Il sera fastidieux de rappeler ici combien de fois M. Charest est revenu des enfers politiques en s'écriant : «Coucou me revoilou!» Déjà, en 1990, lorsqu'il avait dû démissionner de son poste de ministre dans le cabinet Mulroney, plusieurs avaient décrété la fin de sa carrière politique.
Reste qu'au printemps 2005, Jean Charest a touché le fond. Une fois de plus. À peine 4 % des Québécois se déclaraient alors «très satisfaits» de son travail de premier ministre!
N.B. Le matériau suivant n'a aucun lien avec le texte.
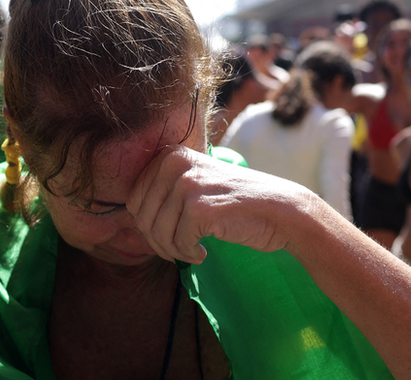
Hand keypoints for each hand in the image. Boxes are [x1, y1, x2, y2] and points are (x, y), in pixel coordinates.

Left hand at [126, 146, 317, 264]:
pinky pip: (177, 243)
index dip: (148, 225)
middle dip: (158, 241)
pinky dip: (188, 254)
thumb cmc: (236, 203)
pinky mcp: (199, 207)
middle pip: (142, 218)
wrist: (281, 210)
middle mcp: (175, 164)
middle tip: (181, 249)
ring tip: (193, 250)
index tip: (170, 234)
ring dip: (174, 251)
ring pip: (157, 233)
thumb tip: (129, 214)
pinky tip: (204, 252)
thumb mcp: (196, 184)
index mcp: (170, 155)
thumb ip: (164, 191)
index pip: (134, 200)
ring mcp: (187, 184)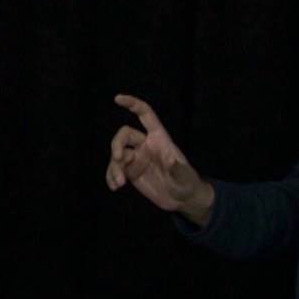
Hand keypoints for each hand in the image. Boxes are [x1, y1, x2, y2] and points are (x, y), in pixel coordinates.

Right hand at [105, 94, 212, 222]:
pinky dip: (111, 177)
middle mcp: (145, 144)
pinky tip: (114, 187)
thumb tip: (171, 159)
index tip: (117, 99)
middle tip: (119, 160)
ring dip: (114, 168)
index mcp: (159, 138)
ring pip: (117, 155)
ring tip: (119, 184)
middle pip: (124, 135)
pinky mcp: (130, 172)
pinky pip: (115, 169)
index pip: (145, 115)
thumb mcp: (185, 176)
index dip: (132, 104)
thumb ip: (178, 168)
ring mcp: (136, 158)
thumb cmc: (186, 182)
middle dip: (117, 145)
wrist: (181, 199)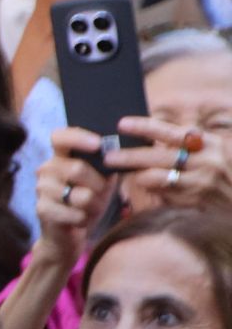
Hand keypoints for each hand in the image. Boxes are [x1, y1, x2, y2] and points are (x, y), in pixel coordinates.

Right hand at [32, 127, 114, 267]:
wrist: (68, 235)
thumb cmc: (86, 203)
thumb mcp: (99, 180)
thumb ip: (105, 164)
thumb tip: (121, 150)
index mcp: (59, 157)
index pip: (60, 137)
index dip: (78, 137)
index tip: (98, 144)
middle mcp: (46, 169)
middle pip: (76, 168)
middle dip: (97, 185)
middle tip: (99, 193)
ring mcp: (42, 189)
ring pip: (79, 194)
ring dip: (93, 205)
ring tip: (89, 209)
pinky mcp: (42, 209)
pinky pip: (75, 213)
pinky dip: (85, 218)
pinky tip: (80, 219)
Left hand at [108, 117, 231, 211]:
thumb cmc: (227, 167)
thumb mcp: (214, 147)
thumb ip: (186, 142)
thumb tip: (149, 135)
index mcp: (207, 143)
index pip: (170, 133)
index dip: (144, 128)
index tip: (121, 125)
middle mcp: (205, 162)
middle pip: (157, 157)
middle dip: (129, 157)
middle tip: (108, 157)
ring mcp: (200, 184)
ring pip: (156, 179)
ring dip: (138, 176)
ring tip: (128, 174)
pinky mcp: (195, 203)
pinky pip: (165, 196)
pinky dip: (154, 191)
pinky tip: (148, 188)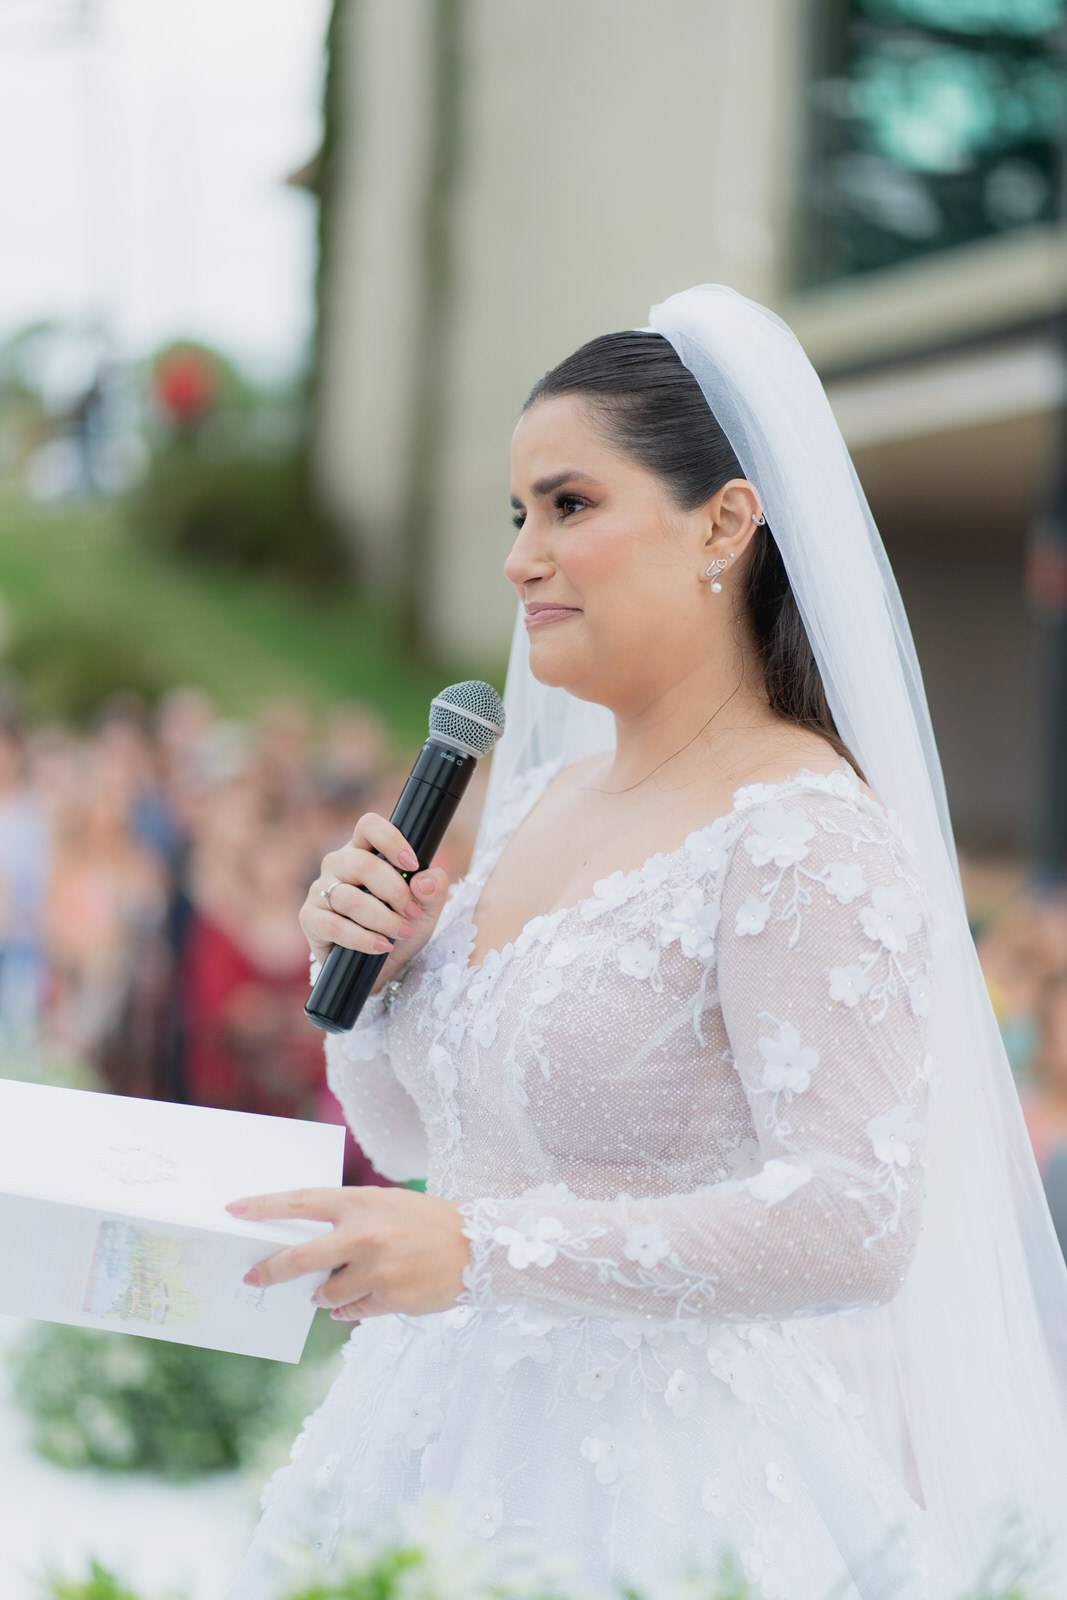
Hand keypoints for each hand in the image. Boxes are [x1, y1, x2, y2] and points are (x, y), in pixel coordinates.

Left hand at [225, 1184, 471, 1321]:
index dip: (264, 1206)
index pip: (302, 1201)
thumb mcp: (388, 1205)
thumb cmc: (429, 1222)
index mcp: (362, 1203)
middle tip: (253, 1278)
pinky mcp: (389, 1299)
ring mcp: (376, 1270)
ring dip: (326, 1293)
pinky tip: (369, 1296)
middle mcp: (364, 1235)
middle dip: (271, 1270)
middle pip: (300, 1257)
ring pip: (326, 1293)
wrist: (480, 1247)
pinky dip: (351, 1308)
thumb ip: (351, 1219)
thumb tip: (311, 1250)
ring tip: (346, 1283)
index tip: (234, 1209)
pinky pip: (352, 1311)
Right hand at [301, 812, 450, 995]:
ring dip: (382, 919)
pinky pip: (332, 925)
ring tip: (402, 932)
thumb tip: (423, 882)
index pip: (369, 826)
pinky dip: (362, 938)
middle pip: (361, 864)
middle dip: (394, 892)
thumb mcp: (428, 907)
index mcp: (365, 850)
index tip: (412, 864)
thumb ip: (434, 889)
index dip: (391, 840)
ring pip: (347, 897)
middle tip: (413, 913)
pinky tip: (381, 946)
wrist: (383, 965)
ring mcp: (321, 890)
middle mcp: (339, 864)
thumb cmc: (402, 924)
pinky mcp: (310, 918)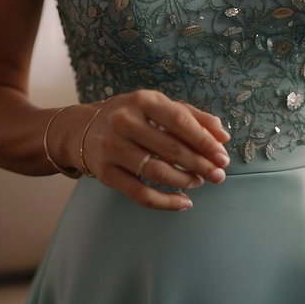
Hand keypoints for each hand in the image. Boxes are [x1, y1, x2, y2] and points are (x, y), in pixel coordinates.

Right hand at [74, 90, 230, 210]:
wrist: (81, 130)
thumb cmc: (130, 117)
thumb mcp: (156, 107)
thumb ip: (192, 116)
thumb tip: (223, 135)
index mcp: (142, 101)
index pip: (180, 121)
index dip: (204, 141)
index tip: (223, 156)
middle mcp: (124, 121)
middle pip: (171, 149)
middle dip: (200, 165)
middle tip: (218, 175)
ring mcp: (112, 148)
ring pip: (157, 172)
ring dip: (185, 181)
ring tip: (199, 183)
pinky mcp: (106, 173)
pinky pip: (141, 194)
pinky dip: (166, 202)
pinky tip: (184, 202)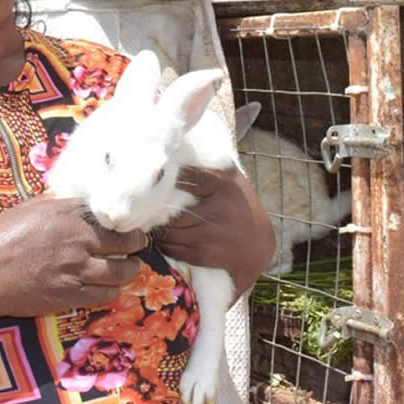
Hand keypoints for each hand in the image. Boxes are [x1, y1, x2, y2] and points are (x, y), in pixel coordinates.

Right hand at [0, 195, 148, 317]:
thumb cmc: (0, 238)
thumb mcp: (29, 208)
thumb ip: (56, 202)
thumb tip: (72, 197)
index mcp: (68, 214)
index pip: (112, 216)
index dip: (125, 222)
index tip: (129, 224)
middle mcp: (78, 240)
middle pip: (125, 243)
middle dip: (136, 245)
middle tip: (138, 246)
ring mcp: (77, 270)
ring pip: (121, 272)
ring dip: (131, 269)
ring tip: (132, 267)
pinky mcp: (71, 295)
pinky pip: (105, 295)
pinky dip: (113, 290)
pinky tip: (112, 287)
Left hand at [156, 166, 275, 294]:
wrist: (259, 244)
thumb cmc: (240, 205)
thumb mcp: (233, 180)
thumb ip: (211, 167)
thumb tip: (180, 149)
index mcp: (223, 184)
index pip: (189, 175)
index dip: (168, 176)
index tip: (156, 177)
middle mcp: (217, 208)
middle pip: (172, 208)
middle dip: (156, 208)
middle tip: (145, 205)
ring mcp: (210, 233)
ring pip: (169, 231)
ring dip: (157, 228)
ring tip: (150, 222)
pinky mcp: (204, 254)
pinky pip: (174, 248)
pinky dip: (164, 244)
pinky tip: (162, 238)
Quatre pour cent. C'est moins que le pourcentage d'Américains qui pensent qu'Elvis est vivant. Moins que le pourcentage de gens qui croient avoir été enlevés par des extraterrestres.
À l'époque, Jean Charest ressemblait à un acteur en quête de son personnage. Un jour, il se prenait pour l'Ontarien ultra-conservateur Mike Harris. Le lendemain, il devenait une sorte de Martin Luther King des Cantons-de-l'Est, en déclarant : «J'ai un rêve pour le Québec.»
Il s'acharnait à ramer contre l'Histoire. Il voulait être le premier ministre d'un Québec qui n'existait que dans sa tête.
Mais depuis, on jurerait que Jean Charest a pris des leçons d'Histoire. Ou mieux, qu'il s'abreuve aux deux grandes mamelles de la politique québécoise : les tensions avec Ottawa et le développement du Nord.
Tant pis pour ceux qui l'accuseront d'opportunisme. Il y a longtemps que M. Charest a intégré la maxime d'un célèbre premier ministre britannique : «J'aime mieux être un opportuniste et flotter, que de couler à pic avec mes principes autour du cou.»
Allez-y. Fouillez dans vos livres d'histoire. Aucun premier ministre du Québec n'a connu de succès durables sans prendre ses distances par rapport à Ottawa. À Québec, ceux qui veulent jouer les élèves modèles de la fédération canadienne n'ont jamais eu beaucoup d'avenir.
Maurice Duplessis s'écriait : «Rendez-nous notre butin!» Jean Lesage s'est fait élire avec «Maître chez nous», Daniel Johnson père réclamait «l'égalité ou l'indépendance». Robert Bourassa a dit non à la Charte de Victoria. René-Lévesque a proposé la souveraineté-association, en plus de refuser de signer la constitution de 1982.
Quand le premier ministre québécois a besoin d'argent, il va à New York. Quand il a besoin de reconnaissance, il se tourne vers Paris. Et quand il a besoin d'un coupable, il pointe le doigt en direction d'Ottawa.
La deuxième mamelle de la politique québécoise, c'est l'occupation du territoire, la nouvelle frontière, le développement du Nord. À défaut de pouvoir réaliser l'indépendance du Québec, le Nord a toujours servi d'exutoire à l'imaginaire politique. Pour oublier la petite politique, les couloirs des urgences et toute la poutine administrative. Du temps d'Honoré Mercier, la frontière, c'était encore le Lac-Saint-Jean . Avec Lomer Gouin, le rêve s'était déplacé vers l'Abitibi.
Maurice Duplessis «développait» la Côte-Nord. Jean Lesage s'associait aux travaux de la Manic. Robert Bourassa parlait de la Baie-James. Lucien Bouchard a tenté de réanimer les grands projets sur le fleuve Churchill, au Labrador.Après cela, qui reprocherait à Jean Charest de rêver de sa part de pergélisol?
Mais voyez plutôt.
Le mois dernier, devant le conseil général de son parti, Jean Charest a présenté ses projets grandioses pour le Nord québécois sur plusieurs écrans géants. Même Robert Bourassa n'aurait pas osé autant de caribous, de rivières déchaînées et d'enfants inuits ravis. L'équivalent d'un gâteau de noces recouvert de 50 cm de glaçage.
Au même moment, en pleine campagne électorale fédérale, il multipliait les pointes venimeuses à l'endroit du gouvernement Harper. Au point où ses «amis» conservateurs ont eu l'impression d'être trahis.
Que voulez-vous. On ne fait pas d'omelette à Québec sans casser des oeufs à Ottawa.
Le «nouveau» Jean Charest l'a compris. Et parfois, je dis bien parfois, il a presque l'air de croire à ce qu'il raconte.